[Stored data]
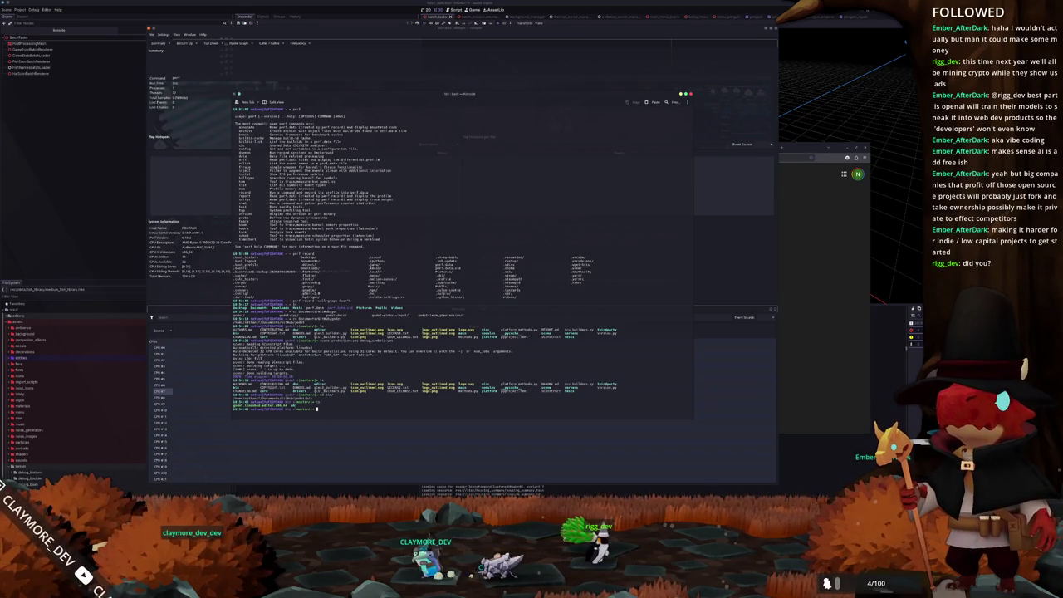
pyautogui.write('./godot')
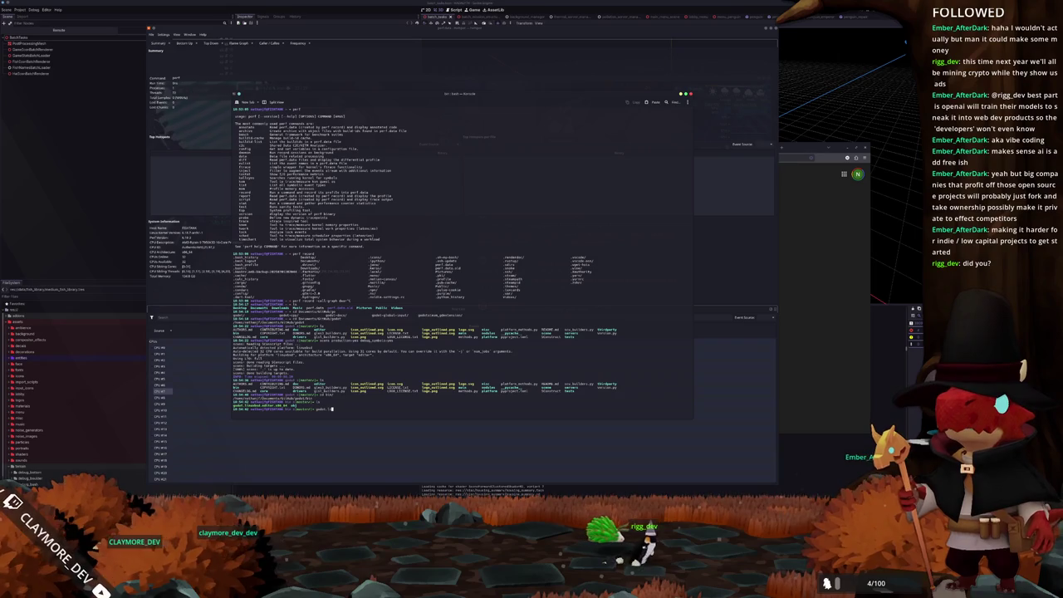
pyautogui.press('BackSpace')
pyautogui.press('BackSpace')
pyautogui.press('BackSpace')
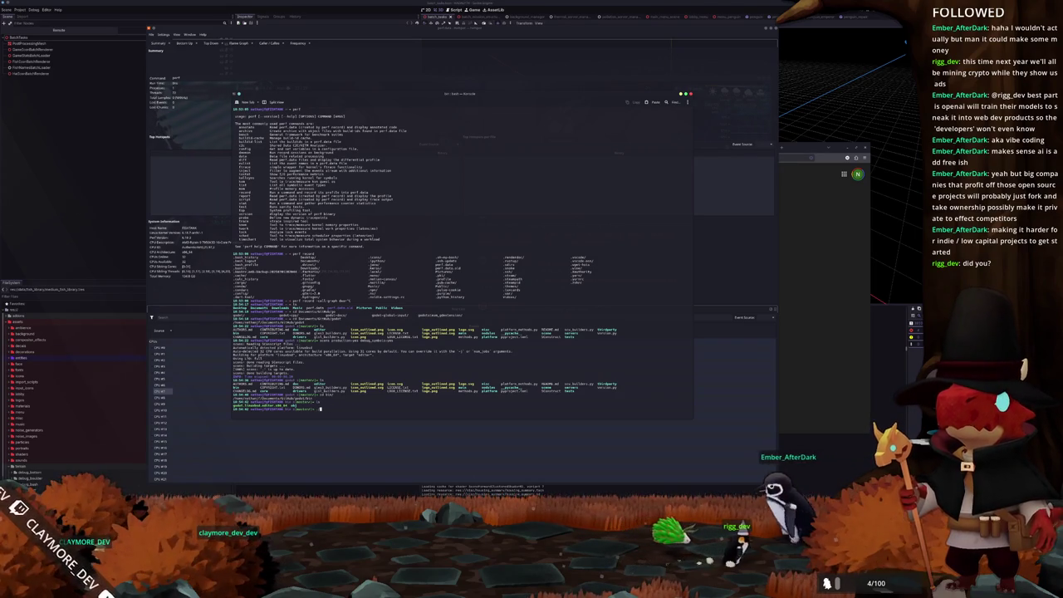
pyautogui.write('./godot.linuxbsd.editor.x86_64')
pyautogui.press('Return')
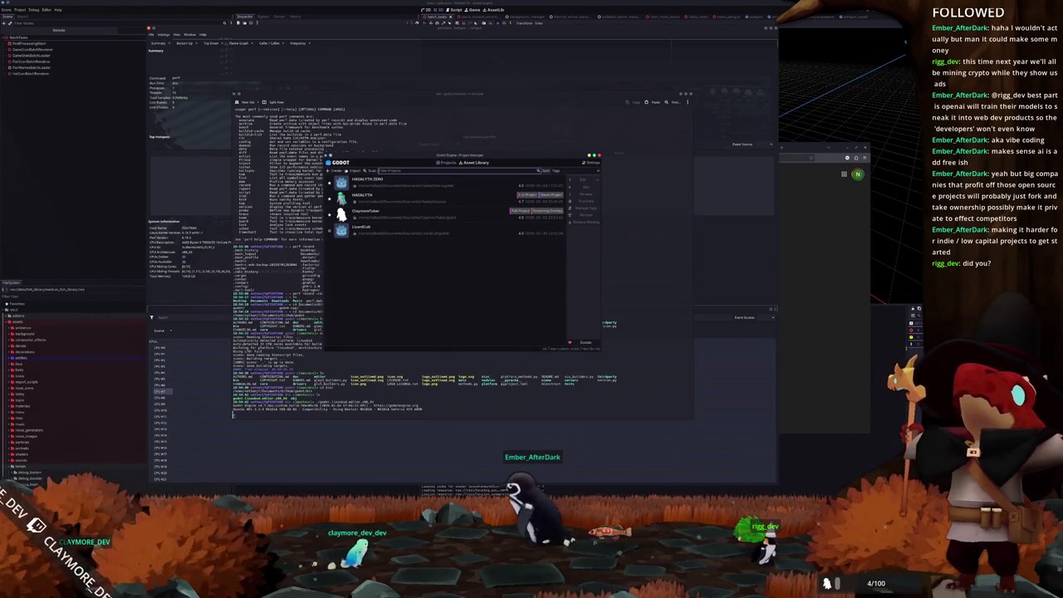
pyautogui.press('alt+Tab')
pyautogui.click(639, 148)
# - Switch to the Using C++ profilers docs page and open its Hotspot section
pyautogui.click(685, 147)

(Exercise prompt): Without the pictures, reproduce the entries exactly.

(Expected answer):
pyautogui.write('./godot')
pyautogui.press('BackSpace')
pyautogui.press('BackSpace')
pyautogui.press('BackSpace')
pyautogui.write('./godot.linuxbsd.editor.x86_64')
pyautogui.press('Return')
pyautogui.press('alt+Tab')
pyautogui.click(639, 148)
# - Switch to the Using C++ profilers docs page and open its Hotspot section
pyautogui.click(685, 147)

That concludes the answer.